Thursday, November 13, 2014

Huh!

Well we made it through the first day.  I guess.  I was rough but we made it.  We started the day off with an argument about gym.  I mean...first off...Trav and I didn't even go at 5 like we normally do.  I took the kids to school and then went so it was after 8.  She refused to go. She wouldn't get dressed or move out of the chair.  I was frustrated.  The gym is a regular part of our lives right now and I honestly need it for my own personal sanity and to relieve stress.  It would be good for Kylie too but she refused.

Trav stayed home and had a talk with her.

My personal feelings are that she is does not really want to nor is ready to change.  I have thought so many times today that it is time to admit her in to a treatment center.  I heard a phone call she made to M today and M is so manipulative and such a jerk.  She never fails to voice her opinion to Kylie about her parents and how "they should love you no matter what."  When I Kylie got off the phone with her I said,"you do know we love you no matter what right?"  M has a few things at her house that belong to us so that is why she was talking to her.

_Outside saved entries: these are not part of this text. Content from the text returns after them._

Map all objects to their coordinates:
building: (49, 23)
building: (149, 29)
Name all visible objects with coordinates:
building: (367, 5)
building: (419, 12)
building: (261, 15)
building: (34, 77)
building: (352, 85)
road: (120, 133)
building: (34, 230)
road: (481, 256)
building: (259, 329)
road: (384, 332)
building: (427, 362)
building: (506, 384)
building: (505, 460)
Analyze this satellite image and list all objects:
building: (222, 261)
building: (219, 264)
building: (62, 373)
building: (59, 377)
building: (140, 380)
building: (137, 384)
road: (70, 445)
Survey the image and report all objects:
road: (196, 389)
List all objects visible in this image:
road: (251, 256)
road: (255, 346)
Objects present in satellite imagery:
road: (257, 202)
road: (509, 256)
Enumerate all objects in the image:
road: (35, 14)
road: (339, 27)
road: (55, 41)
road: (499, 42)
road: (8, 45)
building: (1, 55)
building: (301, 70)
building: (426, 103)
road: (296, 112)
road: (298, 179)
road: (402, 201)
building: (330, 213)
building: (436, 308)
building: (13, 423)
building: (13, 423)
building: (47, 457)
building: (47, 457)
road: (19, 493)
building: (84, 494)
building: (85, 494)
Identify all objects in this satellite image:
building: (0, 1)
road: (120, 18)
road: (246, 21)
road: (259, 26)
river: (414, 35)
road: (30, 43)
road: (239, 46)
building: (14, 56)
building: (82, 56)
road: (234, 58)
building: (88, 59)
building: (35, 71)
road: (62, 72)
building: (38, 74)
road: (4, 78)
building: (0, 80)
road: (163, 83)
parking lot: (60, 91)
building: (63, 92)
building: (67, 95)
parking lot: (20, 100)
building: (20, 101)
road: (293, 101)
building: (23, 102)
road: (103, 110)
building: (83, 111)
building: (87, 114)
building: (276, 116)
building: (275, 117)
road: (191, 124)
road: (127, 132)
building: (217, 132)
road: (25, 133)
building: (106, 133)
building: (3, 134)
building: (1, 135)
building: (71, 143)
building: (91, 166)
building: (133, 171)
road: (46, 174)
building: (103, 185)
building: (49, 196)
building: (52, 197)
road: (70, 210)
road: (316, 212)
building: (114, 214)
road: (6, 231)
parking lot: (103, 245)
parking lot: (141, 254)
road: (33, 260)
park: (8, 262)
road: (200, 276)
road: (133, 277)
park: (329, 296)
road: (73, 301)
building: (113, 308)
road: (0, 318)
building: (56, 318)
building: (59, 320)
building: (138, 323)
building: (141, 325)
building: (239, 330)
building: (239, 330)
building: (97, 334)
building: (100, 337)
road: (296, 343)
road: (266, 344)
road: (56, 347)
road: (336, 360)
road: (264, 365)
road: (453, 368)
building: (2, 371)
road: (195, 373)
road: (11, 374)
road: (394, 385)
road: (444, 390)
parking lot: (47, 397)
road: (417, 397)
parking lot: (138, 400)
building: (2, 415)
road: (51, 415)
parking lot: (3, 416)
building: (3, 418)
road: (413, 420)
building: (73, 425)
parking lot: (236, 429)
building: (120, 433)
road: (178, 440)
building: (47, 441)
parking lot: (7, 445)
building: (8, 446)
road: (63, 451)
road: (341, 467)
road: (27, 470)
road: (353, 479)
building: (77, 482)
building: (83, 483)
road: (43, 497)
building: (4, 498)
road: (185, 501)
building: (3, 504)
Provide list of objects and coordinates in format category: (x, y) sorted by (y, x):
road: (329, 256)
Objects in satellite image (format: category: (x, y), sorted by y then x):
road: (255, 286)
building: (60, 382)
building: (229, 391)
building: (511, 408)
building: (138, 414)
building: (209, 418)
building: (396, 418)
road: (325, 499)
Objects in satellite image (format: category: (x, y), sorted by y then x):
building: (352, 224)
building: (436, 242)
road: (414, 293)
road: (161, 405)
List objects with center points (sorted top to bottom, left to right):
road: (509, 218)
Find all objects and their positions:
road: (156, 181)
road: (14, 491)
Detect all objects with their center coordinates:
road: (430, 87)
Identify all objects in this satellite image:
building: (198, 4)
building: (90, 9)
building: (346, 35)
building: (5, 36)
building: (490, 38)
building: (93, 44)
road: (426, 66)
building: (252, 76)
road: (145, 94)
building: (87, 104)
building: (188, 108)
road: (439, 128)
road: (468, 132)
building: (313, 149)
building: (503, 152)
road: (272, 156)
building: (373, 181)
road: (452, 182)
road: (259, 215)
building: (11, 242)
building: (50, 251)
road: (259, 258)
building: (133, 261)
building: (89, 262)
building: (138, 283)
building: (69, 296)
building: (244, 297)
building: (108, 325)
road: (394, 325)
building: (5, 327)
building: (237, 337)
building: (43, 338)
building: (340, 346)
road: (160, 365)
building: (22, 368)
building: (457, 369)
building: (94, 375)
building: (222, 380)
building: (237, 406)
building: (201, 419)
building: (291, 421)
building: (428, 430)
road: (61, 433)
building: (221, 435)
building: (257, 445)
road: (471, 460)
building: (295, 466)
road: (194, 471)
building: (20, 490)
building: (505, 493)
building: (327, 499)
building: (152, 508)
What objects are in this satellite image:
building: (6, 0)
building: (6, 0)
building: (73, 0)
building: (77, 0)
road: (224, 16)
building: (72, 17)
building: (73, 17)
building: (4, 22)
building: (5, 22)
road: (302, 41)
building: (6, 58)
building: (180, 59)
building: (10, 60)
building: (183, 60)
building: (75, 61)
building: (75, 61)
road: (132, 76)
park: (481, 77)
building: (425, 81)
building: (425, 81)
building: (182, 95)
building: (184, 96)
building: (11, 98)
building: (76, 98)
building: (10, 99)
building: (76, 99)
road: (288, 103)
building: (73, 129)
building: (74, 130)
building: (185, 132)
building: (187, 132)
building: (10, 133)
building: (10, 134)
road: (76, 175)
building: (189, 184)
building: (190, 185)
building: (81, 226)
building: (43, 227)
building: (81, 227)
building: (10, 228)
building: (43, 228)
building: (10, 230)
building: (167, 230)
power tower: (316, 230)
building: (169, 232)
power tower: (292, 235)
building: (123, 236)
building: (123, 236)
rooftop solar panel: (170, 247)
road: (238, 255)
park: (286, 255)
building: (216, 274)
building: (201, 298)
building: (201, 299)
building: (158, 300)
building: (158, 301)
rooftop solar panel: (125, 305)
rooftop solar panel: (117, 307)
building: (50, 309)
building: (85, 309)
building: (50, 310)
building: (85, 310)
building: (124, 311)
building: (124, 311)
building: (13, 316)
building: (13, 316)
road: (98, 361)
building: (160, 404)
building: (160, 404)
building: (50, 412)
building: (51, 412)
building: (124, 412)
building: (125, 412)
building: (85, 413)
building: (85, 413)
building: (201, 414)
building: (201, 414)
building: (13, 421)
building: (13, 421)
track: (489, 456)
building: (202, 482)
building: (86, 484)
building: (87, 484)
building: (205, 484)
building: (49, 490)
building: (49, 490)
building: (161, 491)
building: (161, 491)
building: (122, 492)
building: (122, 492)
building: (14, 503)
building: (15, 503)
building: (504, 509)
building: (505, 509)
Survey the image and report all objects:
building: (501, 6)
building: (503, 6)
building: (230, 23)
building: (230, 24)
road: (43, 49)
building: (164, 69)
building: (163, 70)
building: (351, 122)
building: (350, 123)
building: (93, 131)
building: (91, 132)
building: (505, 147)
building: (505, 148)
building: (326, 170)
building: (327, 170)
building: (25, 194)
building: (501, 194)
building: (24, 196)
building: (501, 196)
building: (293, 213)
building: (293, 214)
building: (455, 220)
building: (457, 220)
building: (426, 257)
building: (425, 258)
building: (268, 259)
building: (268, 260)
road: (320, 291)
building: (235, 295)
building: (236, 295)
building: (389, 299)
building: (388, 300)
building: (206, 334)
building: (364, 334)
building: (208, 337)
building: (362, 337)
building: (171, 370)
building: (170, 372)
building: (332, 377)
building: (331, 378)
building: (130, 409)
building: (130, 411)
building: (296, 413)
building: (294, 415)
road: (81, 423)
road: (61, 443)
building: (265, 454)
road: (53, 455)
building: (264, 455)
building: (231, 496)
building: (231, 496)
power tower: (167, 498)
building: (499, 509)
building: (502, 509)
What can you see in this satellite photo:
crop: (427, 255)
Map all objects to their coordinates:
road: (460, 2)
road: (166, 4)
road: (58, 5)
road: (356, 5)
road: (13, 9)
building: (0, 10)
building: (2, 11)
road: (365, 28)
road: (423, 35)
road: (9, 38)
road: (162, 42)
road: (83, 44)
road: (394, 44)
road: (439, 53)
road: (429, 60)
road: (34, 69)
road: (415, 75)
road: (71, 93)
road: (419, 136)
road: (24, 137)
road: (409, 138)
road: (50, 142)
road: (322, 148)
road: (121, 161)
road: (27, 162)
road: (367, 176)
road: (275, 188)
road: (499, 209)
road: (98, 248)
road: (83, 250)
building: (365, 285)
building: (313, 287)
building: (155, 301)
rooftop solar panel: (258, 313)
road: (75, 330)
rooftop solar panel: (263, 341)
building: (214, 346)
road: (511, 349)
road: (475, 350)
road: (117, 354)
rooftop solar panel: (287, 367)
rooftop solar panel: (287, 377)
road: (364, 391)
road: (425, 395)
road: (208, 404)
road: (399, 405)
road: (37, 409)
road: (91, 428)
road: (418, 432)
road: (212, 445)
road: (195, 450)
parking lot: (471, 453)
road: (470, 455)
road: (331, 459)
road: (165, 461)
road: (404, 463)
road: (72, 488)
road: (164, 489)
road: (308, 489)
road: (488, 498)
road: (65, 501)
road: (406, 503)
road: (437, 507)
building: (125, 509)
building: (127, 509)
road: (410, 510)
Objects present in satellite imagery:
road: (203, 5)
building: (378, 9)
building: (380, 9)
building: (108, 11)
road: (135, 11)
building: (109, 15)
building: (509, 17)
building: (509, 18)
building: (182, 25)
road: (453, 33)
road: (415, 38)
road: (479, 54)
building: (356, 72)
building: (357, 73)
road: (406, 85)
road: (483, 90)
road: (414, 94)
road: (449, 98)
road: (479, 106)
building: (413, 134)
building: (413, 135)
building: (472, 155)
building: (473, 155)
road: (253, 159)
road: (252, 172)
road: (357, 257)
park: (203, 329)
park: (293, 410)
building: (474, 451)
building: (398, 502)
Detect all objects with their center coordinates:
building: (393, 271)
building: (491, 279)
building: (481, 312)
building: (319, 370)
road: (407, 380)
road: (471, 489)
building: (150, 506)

Well I guess a positive is that she worked on school and got quite a bit done.  She doesn't care about quality work for sure but at least she's doing it.

My biggest concern right now is that she doesn't seem to ever learn valuable lessons.  Her "friends" are not good friends.  Not one of them is standing by her right now and her endless pursuit of them is nauseating.  It will sound like she has access to them by me saying that but I can assure you that today she did not.  It is emotionally draining having to watch her all day.  It is worse than watching a 2 year old by far.